The 0-1 BFS algorithm is utilized for its efficiency and versatility in solving shortest path problems in graphs with weighted edges of only 0 or 1. Here's why it's advantageous:

• Efficiency: 0-1 BFS has a time complexity of O(V + E), where V is the number of vertices and E is the number of edges, making it highly efficient compared to other shortest path algorithms like Dijkstra's algorithm.
• Optimality: In graphs where edges have weights restricted to 0 or 1, the 0-1 BFS algorithm always finds the shortest path from the source node to all other nodes, ensuring optimality in the shortest path solution.
• Space Complexity: The space complexity of 0-1 BFS is O(V), which is relatively low compared to other algorithms like Dijkstra's, which can have a higher space complexity due to priority queues or heaps.
• Simplicity: The algorithm is straightforward to implement and understand, requiring only a deque (double-ended queue) data structure for traversal.
• Applications: 0-1 BFS finds applications in various domains such as routing algorithms in computer networks, grid-based pathfinding in games and robotics, and solving shortest path problems in graphs with binary weights, making it a versatile tool in algorithmic problem-solving.

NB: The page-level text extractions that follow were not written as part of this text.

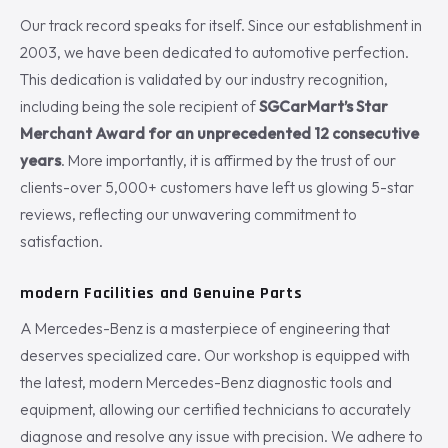
Our track record speaks for itself. Since our establishment in
2003, we have been dedicated to automotive perfection.
This dedication is validated by our industry recognition,
including being the sole recipient of
SGCarMart’s Star
Merchant Award for an unprecedented 12 consecutive
years
. More importantly, it is affirmed by the trust of our
clients-over 5,000+ customers have left us glowing 5-star
reviews, reflecting our unwavering commitment to
satisfaction.
modern Facilities and Genuine Parts
A Mercedes-Benz is a masterpiece of engineering that
deserves specialized care. Our workshop is equipped with
the latest, modern Mercedes-Benz diagnostic tools and
equipment, allowing our certified technicians to accurately
diagnose and resolve any issue with precision. We adhere to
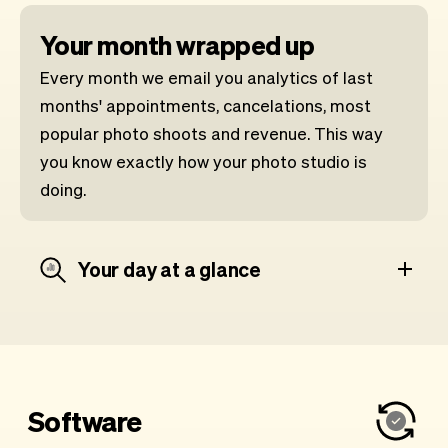
Your month wrapped up
Every month we email you analytics of last
months' appointments, cancelations, most
popular photo shoots and revenue. This way
you know exactly how your photo studio is
doing.
Your day at a glance
Software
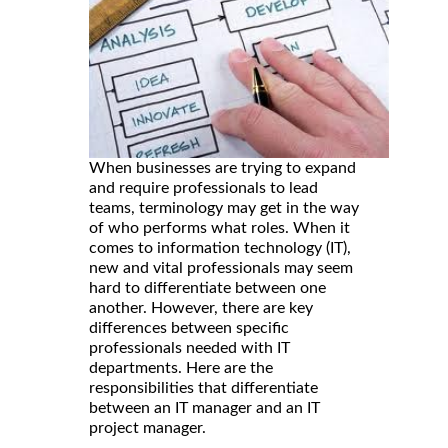
When businesses are trying to expand
and require professionals to lead
teams, terminology may get in the way
of who performs what roles. When it
comes to information technology (IT),
new and vital professionals may seem
hard to differentiate between one
another. However, there are key
differences between specific
professionals needed with IT
departments. Here are the
responsibilities that differentiate
between an IT manager and an IT
project manager.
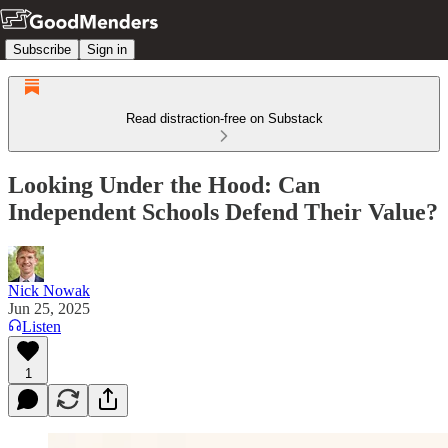
Subscribe
Sign in
Read distraction-free on Substack
Looking Under the Hood: Can
Independent Schools Defend Their Value?
Nick Nowak
Jun 25, 2025
Listen
1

### Can we use Dijkstra for this problem?

Yes, we can find the shortest path in a weighted graph using Dijkstra; it runs with time complexity of O(E + V log V).

### What is the BFS sequence?

The breadth-First Search (BFS) algorithm traverses the graph in a breadthward motion and uses a queue data structure to get the next vertex to start a search when a dead end occurs in any iteration.

### What is the time complexity of the BFS algorithm?

The time complexity of the BFS algorithm is O(V+E) when the adjacency list is used as every node is visited once and O(V 2) when the adjacency matrix is used.

## Conclusion

So, this article discussed the shortest path in an unweighted and weighted graph, using the 0-1 BFS algorithm with an example and its code in the C++ programming language.